■ WHAT THE TASK REQUIRES
Find each line in the records below that contains the word "down", and copy it out.

■ DATA FOR THIS TASK
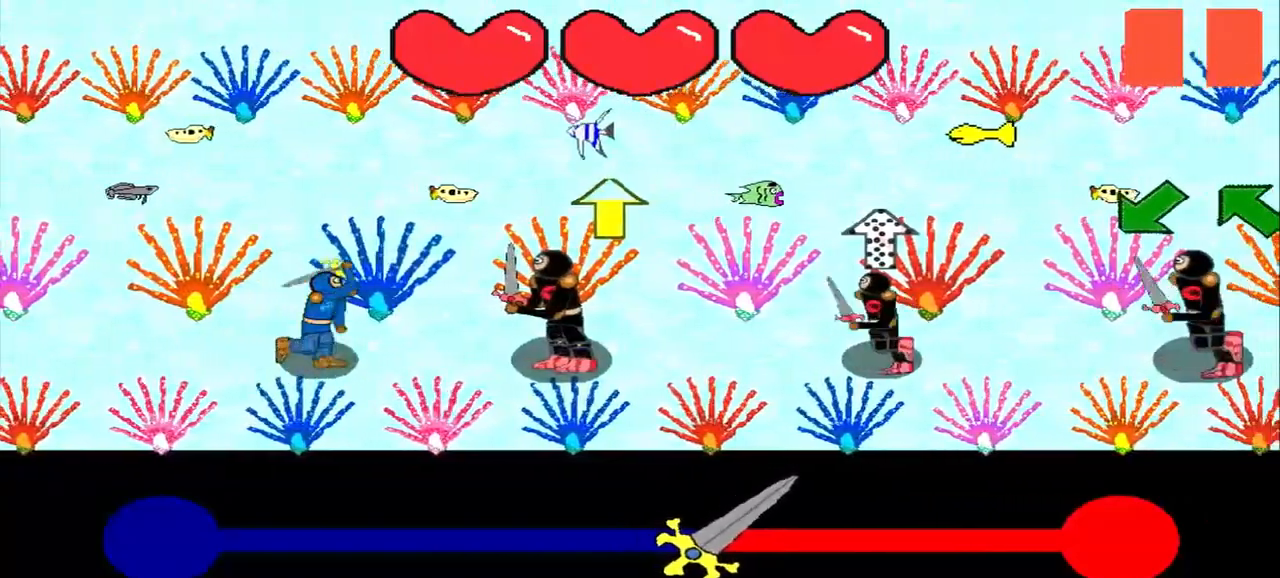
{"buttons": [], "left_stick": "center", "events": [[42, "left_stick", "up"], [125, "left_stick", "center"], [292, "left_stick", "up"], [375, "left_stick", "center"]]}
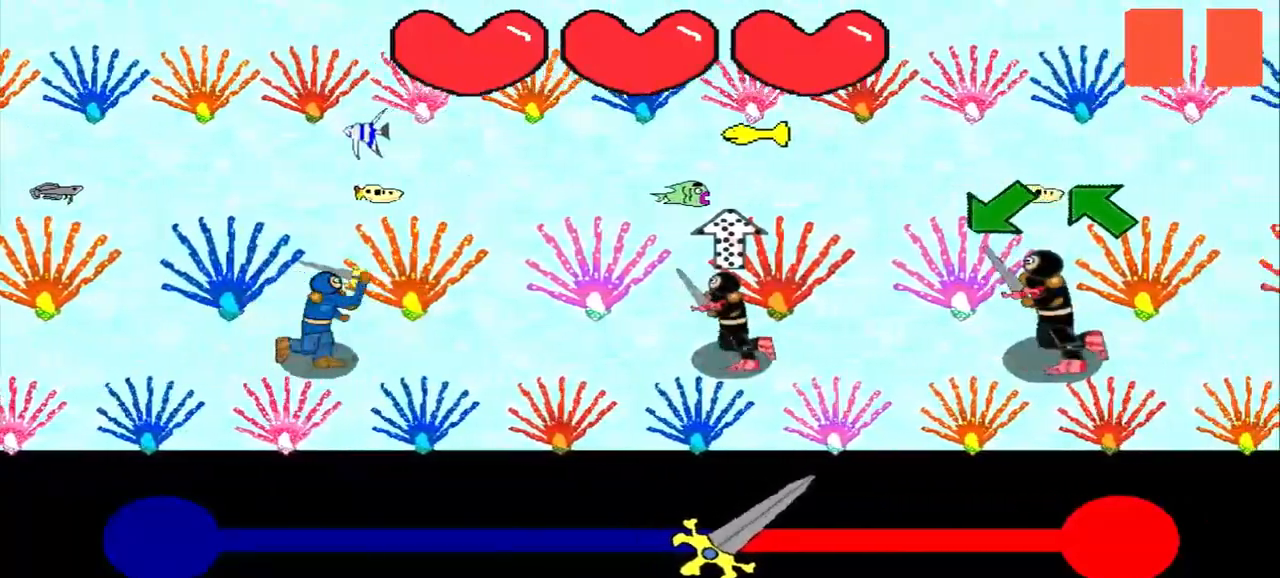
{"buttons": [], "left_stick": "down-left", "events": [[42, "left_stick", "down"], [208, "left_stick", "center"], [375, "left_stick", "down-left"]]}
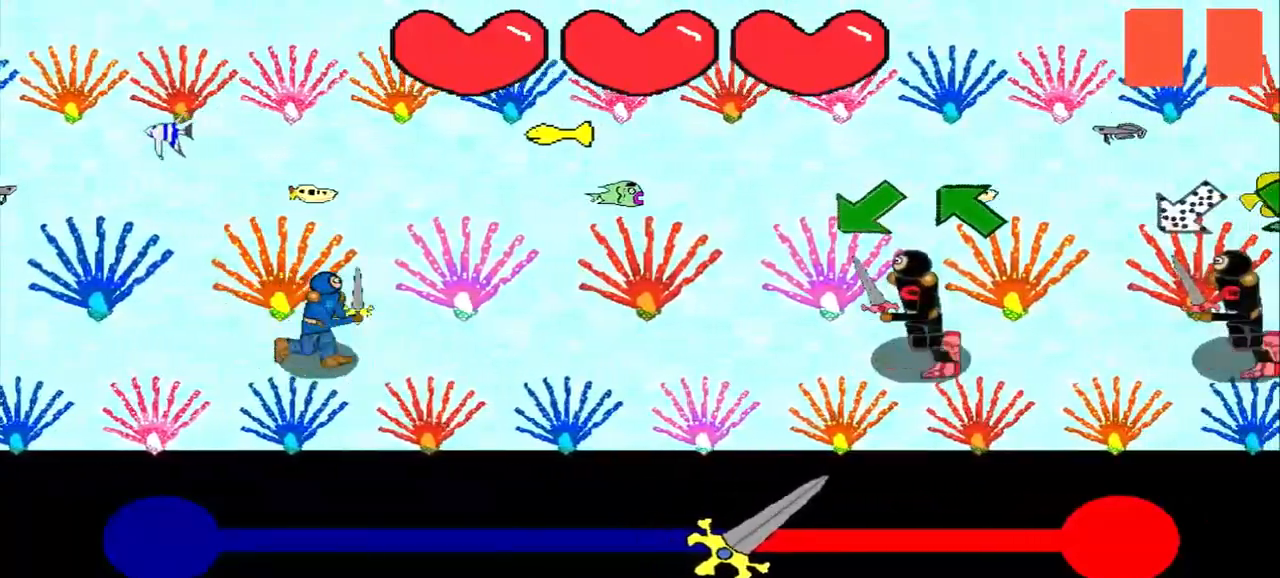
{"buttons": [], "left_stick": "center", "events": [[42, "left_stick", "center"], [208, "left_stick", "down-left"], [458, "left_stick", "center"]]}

...

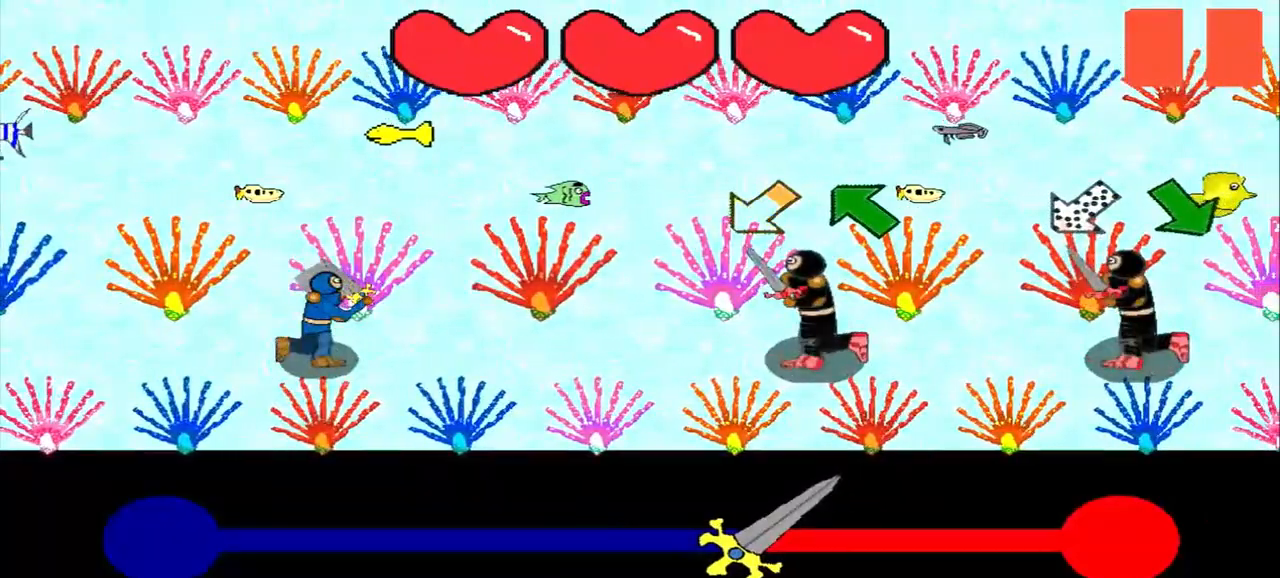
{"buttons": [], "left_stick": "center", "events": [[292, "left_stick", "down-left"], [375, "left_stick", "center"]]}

■ RESULT OF THE TASK
{"buttons": [], "left_stick": "down-left", "events": [[42, "left_stick", "down"], [208, "left_stick", "center"], [375, "left_stick", "down-left"]]}
{"buttons": [], "left_stick": "center", "events": [[42, "left_stick", "center"], [208, "left_stick", "down-left"], [458, "left_stick", "center"]]}
{"buttons": [], "left_stick": "center", "events": [[292, "left_stick", "down-left"], [375, "left_stick", "center"]]}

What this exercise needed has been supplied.